**ABOUT THIS EXERCISE**: Transcribe, without alteration, the line that includes "กระป๋องอลูมิเนียม" and each line after it until the records end, omitting all that precede it.
#####
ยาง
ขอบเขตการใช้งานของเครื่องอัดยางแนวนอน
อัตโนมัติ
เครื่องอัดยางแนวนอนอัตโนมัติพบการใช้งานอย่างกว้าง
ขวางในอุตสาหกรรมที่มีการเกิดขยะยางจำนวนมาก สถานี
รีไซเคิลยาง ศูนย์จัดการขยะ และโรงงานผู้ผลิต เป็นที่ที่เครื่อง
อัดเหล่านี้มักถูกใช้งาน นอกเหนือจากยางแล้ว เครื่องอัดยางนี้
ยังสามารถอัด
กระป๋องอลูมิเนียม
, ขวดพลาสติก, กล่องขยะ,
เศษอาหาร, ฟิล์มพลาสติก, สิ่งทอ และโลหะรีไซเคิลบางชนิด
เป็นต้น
#####
**EXERCISE RESULT**:
กระป๋องอลูมิเนียม
, ขวดพลาสติก, กล่องขยะ,
เศษอาหาร, ฟิล์มพลาสติก, สิ่งทอ และโลหะรีไซเคิลบางชนิด
เป็นต้น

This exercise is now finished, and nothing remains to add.